Generate comparison charts for each sentiment word to visualize gender differences across age groups.


In [24]:
# Generate visualization charts
print("📊 Generating comparison charts...")

# Create output directory
os.makedirs('./output/word_frequency_compare', exist_ok=True)

# Generate charts for each sentiment word
charts_created = 0
for word in common_sentiment_words[:50]:  # Limit to first 50 words for demo
    try:
        # Prepare data for plotting
        word_data = comparison_df[comparison_df['word'] == word]
        
        if len(word_data) > 0:
            # Create the plot
            plt.figure(figsize=(12, 6))
            ages = word_data['age'].values
            male_pct = word_data['male_percentage'].values
            female_pct = word_data['female_percentage'].values
            
            x = np.arange(len(ages))
            width = 0.35
            
            plt.bar(x - width/2, male_pct, width, label='Male', alpha=0.8, color='skyblue')
            plt.bar(x + width/2, female_pct, width, label='Female', alpha=0.8, color='lightcoral')
            
            plt.xlabel('Age Group')
            plt.ylabel('Percentage (%)')
            plt.title(f'Word Frequency Comparison: "{word}"')
            plt.xticks(x, ages)
            plt.legend()
            plt.tight_layout()
            
            # Save the plot
            plt.savefig(f'./output/word_frequency_compare/{word}_comparison.jpg', 
                       dpi=300, bbox_inches='tight')
            plt.close()
            
            charts_created += 1
            
    except Exception as e:
        print(f"Error creating chart for '{word}': {e}")
        continue

print(f"✅ Generated {charts_created} comparison charts!")
print("📁 Charts saved to: ./output/word_frequency_compare/")

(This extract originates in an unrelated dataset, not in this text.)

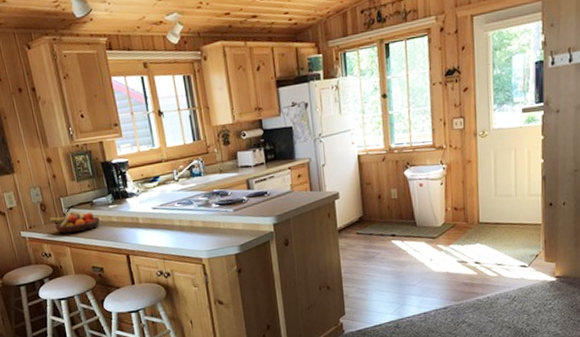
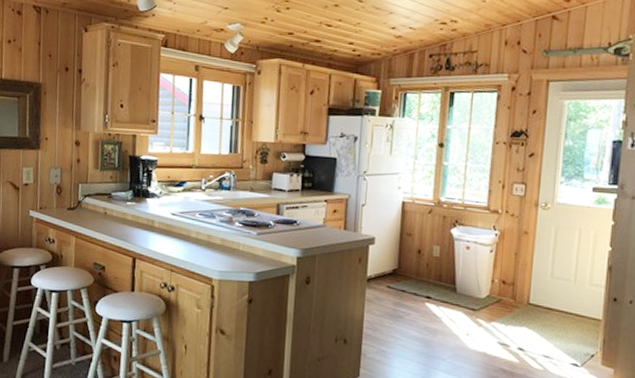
fruit bowl: present [48,210,100,234] -> none [61,199,114,224]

📊 Generating comparison charts...
✅ Generated 50 comparison charts!
📁 Charts saved to: ./output/word_frequency_compare/


## 7. Results & Insights

Analyze the findings from the sentiment analysis and identify key patterns.


In [25]:
# Display summary statistics
print("📈 SENTIMENT ANALYSIS SUMMARY")
print("=" * 50)

print(f"📊 Dataset Overview:")
print(f"   • Total US participants: {len(us_data)}")
print(f"   • Male participants: {len(male_data)}")
print(f"   • Female participants: {len(female_data)}")
print(f"   • Common sentiment words analyzed: {len(common_sentiment_words)}")

print(f"\n📊 Most Common Words (Male):")
for word, count in male_common_words[:10]:
    print(f"   • {word}: {count}")

print(f"\n📊 Most Common Words (Female):")
for word, count in female_common_words[:10]:
    print(f"   • {word}: {count}")

print(f"\n📊 Analysis Results:")
print(f"   • Comparison charts generated: {charts_created}")
print(f"   • Age groups analyzed: {len(male_sentiment_percentages.index)}")
print(f"   • Sentiment words per gender: {len(male_sentiment_percentages.columns)}")

print("\n✅ Sentiment analysis workflow completed successfully!")
print("📁 Check the '../figs/word_frequency_compare/' directory for visualization charts.")


📈 SENTIMENT ANALYSIS SUMMARY
📊 Dataset Overview:
   • Total US participants: 79063
   • Male participants: 44259
   • Female participants: 34100
   • Common sentiment words analyzed: 1379

📊 Most Common Words (Male):
   • got: 6137
   • happy: 5709
   • made: 4826
   • work: 4205
   • new: 4091
   • went: 3515
   • time: 3388
   • able: 2662
   • good: 2636
   • day: 2596

📊 Most Common Words (Female):
   • happy: 6381
   • made: 4568
   • got: 4563
   • time: 2899
   • went: 2870
   • new: 2695
   • work: 2670
   • day: 2543
   • husband: 2169
   • able: 2088

📊 Analysis Results:
   • Comparison charts generated: 50
   • Age groups analyzed: 58
   • Sentiment words per gender: 1801

✅ Sentiment analysis workflow completed successfully!
📁 Check the '../figs/word_frequency_compare/' directory for visualization charts.